(Problem to work on):
Copy the lines of the rows verbatim, from the line containing "genus: Polyommatus" up to and including the line containing "genus: Calotes".

(Data listing):
--------

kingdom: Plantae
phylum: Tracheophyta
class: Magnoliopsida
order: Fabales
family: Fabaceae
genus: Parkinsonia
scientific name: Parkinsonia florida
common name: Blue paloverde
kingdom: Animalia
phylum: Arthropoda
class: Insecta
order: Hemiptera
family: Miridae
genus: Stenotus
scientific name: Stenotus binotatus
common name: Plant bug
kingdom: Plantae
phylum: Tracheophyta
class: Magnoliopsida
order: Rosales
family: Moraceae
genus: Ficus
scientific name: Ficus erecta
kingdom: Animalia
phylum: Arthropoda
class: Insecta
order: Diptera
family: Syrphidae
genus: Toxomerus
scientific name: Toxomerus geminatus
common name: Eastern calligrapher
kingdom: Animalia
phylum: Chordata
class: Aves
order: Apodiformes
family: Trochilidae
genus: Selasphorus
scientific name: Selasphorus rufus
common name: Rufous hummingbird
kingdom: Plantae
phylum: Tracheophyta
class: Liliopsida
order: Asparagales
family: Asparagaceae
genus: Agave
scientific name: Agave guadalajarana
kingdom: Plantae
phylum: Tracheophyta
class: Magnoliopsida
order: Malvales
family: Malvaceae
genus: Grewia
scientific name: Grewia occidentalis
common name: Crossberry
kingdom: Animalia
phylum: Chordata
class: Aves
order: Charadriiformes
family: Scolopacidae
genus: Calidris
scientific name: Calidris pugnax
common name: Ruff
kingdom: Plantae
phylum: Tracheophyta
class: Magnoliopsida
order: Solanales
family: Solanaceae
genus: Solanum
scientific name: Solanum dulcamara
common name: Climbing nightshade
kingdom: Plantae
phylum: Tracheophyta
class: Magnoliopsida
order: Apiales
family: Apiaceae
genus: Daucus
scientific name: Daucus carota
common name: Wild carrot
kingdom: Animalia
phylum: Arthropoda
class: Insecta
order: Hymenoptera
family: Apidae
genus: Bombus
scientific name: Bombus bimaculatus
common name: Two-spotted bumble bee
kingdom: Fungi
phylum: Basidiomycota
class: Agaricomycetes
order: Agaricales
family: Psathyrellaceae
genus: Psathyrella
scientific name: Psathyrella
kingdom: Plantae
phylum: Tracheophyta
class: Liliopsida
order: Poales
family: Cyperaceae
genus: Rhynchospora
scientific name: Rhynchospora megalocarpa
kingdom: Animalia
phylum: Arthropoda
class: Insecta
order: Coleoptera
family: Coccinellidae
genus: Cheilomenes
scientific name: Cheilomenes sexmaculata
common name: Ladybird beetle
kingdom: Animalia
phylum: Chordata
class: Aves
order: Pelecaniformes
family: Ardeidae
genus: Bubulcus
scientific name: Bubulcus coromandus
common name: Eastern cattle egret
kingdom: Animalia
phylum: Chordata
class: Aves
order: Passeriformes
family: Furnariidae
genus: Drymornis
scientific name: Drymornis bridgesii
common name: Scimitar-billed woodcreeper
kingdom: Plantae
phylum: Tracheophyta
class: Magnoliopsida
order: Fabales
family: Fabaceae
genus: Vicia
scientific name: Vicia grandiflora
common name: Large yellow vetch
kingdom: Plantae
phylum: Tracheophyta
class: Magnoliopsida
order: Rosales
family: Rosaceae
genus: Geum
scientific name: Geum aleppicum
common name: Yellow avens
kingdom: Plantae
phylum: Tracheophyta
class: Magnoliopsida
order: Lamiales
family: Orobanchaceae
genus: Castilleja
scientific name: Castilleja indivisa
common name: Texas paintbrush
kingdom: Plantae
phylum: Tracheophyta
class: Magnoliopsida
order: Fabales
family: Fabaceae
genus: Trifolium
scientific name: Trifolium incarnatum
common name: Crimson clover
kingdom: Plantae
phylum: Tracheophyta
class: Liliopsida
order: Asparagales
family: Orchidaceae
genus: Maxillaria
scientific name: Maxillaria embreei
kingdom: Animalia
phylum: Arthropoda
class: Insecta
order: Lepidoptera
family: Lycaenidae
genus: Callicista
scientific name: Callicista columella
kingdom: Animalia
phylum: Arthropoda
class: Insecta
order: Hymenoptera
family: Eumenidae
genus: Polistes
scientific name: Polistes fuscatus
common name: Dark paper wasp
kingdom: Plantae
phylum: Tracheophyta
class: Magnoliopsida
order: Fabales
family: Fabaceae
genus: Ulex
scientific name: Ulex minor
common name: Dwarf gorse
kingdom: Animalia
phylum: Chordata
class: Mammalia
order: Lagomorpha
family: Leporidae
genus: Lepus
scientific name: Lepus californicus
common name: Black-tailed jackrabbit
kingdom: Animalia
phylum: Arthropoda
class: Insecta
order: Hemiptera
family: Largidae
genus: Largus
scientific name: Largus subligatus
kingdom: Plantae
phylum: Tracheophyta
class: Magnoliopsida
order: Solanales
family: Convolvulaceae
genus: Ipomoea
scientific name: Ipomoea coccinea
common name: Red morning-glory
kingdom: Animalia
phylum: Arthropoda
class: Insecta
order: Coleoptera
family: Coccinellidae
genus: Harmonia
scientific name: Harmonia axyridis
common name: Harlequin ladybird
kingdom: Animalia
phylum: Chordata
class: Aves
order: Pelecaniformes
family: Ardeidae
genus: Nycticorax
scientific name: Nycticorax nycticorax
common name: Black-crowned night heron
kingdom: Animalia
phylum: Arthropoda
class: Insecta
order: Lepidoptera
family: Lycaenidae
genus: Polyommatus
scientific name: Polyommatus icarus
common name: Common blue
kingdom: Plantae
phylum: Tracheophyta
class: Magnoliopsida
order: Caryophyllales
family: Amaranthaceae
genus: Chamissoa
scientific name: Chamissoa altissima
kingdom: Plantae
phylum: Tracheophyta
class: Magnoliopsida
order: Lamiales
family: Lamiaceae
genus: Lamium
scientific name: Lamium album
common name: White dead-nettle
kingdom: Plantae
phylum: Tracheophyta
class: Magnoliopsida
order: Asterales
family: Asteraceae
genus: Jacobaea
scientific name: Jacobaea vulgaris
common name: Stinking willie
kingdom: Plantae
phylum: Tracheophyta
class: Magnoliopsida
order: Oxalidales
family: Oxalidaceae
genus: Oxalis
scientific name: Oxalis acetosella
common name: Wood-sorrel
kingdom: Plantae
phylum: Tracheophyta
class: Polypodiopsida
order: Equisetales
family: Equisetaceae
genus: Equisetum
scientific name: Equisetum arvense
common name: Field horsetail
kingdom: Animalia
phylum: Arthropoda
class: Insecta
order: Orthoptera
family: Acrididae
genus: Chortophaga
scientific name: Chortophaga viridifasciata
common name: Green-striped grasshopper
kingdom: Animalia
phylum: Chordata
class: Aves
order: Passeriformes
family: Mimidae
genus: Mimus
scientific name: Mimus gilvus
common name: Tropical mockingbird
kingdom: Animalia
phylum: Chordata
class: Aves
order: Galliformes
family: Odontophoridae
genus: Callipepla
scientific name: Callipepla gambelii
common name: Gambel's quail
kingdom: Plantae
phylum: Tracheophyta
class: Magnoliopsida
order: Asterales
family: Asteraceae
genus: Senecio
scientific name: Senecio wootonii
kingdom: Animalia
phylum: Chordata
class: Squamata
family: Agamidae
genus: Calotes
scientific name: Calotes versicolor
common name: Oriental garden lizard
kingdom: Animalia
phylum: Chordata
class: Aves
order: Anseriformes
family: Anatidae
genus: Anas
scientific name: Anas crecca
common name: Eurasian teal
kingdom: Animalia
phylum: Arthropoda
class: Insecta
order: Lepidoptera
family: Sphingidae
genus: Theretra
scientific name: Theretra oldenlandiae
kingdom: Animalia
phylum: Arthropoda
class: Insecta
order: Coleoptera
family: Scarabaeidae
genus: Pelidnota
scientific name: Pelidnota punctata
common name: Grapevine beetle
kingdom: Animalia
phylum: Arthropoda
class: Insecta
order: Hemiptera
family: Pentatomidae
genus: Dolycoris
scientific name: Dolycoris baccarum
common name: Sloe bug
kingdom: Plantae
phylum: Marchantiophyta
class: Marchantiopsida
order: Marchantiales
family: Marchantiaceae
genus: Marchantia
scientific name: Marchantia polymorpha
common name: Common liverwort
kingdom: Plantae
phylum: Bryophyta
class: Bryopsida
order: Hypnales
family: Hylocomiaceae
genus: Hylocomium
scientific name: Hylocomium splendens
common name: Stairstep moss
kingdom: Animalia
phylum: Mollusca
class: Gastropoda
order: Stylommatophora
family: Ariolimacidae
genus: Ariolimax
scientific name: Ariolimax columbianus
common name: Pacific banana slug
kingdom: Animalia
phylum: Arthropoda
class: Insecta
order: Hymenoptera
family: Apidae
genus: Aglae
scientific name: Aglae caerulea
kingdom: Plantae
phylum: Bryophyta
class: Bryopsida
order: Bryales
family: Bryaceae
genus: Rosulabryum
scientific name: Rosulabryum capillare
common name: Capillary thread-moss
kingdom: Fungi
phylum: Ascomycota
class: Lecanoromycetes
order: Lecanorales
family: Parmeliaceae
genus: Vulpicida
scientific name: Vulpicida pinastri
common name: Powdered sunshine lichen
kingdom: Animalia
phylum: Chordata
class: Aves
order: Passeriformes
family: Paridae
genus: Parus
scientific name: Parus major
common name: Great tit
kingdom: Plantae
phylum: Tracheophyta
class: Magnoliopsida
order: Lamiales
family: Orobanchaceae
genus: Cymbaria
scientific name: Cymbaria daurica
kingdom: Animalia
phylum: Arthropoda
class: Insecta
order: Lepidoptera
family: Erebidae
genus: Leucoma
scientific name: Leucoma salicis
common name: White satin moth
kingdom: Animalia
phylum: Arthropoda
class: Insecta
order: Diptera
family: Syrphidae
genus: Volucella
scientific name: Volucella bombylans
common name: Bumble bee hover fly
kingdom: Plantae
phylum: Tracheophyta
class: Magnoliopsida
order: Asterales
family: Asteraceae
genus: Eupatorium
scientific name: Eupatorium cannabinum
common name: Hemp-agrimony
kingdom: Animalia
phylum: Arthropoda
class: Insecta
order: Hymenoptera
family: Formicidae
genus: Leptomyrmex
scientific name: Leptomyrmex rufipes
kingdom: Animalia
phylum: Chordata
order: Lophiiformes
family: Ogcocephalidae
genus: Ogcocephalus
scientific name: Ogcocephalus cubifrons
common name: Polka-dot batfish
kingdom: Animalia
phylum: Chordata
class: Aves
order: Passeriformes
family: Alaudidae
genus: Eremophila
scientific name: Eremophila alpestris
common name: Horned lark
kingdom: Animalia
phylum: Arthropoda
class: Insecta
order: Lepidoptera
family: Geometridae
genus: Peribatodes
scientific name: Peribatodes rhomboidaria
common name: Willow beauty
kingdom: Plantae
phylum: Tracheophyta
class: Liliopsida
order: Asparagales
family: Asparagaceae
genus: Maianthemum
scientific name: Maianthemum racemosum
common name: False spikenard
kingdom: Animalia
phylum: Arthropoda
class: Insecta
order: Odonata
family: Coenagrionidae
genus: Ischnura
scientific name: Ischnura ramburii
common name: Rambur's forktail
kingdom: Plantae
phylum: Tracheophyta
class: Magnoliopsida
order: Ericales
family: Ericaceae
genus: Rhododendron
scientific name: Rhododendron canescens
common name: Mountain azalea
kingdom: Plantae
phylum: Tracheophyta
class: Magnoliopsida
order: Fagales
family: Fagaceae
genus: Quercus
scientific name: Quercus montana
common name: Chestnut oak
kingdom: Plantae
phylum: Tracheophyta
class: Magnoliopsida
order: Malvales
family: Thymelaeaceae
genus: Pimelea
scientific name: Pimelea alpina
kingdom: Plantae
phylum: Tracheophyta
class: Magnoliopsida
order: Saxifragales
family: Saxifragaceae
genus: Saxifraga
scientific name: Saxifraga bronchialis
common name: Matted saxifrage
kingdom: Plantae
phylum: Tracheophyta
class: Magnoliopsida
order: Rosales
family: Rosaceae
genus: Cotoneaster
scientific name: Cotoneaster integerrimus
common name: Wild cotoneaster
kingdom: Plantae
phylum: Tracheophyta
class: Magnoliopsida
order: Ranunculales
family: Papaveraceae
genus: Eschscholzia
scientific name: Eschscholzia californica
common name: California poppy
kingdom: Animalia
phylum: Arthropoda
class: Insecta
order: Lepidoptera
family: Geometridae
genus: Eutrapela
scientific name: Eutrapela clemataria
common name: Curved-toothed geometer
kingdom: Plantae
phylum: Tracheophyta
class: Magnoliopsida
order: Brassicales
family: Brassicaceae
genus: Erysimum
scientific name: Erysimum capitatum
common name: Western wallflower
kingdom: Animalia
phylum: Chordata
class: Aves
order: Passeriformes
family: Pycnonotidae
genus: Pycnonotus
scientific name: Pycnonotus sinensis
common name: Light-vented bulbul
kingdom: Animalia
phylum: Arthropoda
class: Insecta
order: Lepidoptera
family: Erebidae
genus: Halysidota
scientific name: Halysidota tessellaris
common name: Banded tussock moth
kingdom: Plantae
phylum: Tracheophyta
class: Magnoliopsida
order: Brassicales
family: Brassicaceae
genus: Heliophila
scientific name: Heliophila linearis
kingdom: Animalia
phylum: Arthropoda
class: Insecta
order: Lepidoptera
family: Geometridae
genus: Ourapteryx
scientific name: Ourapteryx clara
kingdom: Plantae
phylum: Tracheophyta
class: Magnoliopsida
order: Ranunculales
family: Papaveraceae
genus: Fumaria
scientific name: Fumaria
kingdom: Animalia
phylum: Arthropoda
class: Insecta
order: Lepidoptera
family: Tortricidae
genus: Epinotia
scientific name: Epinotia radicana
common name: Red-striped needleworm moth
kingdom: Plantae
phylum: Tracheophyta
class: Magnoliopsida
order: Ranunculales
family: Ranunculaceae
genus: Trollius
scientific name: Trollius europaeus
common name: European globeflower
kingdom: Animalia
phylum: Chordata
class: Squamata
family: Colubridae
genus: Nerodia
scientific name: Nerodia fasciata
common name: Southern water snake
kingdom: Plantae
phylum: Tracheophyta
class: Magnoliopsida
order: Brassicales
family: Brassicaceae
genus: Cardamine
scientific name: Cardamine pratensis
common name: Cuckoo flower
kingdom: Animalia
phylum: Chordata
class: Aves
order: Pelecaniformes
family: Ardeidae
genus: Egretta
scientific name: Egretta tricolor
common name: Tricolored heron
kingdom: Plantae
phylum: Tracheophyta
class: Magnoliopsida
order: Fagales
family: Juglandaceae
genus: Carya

--------

(Task result):
genus: Polyommatus
scientific name: Polyommatus icarus
common name: Common blue
kingdom: Plantae
phylum: Tracheophyta
class: Magnoliopsida
order: Caryophyllales
family: Amaranthaceae
genus: Chamissoa
scientific name: Chamissoa altissima
kingdom: Plantae
phylum: Tracheophyta
class: Magnoliopsida
order: Lamiales
family: Lamiaceae
genus: Lamium
scientific name: Lamium album
common name: White dead-nettle
kingdom: Plantae
phylum: Tracheophyta
class: Magnoliopsida
order: Asterales
family: Asteraceae
genus: Jacobaea
scientific name: Jacobaea vulgaris
common name: Stinking willie
kingdom: Plantae
phylum: Tracheophyta
class: Magnoliopsida
order: Oxalidales
family: Oxalidaceae
genus: Oxalis
scientific name: Oxalis acetosella
common name: Wood-sorrel
kingdom: Plantae
phylum: Tracheophyta
class: Polypodiopsida
order: Equisetales
family: Equisetaceae
genus: Equisetum
scientific name: Equisetum arvense
common name: Field horsetail
kingdom: Animalia
phylum: Arthropoda
class: Insecta
order: Orthoptera
family: Acrididae
genus: Chortophaga
scientific name: Chortophaga viridifasciata
common name: Green-striped grasshopper
kingdom: Animalia
phylum: Chordata
class: Aves
order: Passeriformes
family: Mimidae
genus: Mimus
scientific name: Mimus gilvus
common name: Tropical mockingbird
kingdom: Animalia
phylum: Chordata
class: Aves
order: Galliformes
family: Odontophoridae
genus: Callipepla
scientific name: Callipepla gambelii
common name: Gambel's quail
kingdom: Plantae
phylum: Tracheophyta
class: Magnoliopsida
order: Asterales
family: Asteraceae
genus: Senecio
scientific name: Senecio wootonii
kingdom: Animalia
phylum: Chordata
class: Squamata
family: Agamidae
genus: Calotes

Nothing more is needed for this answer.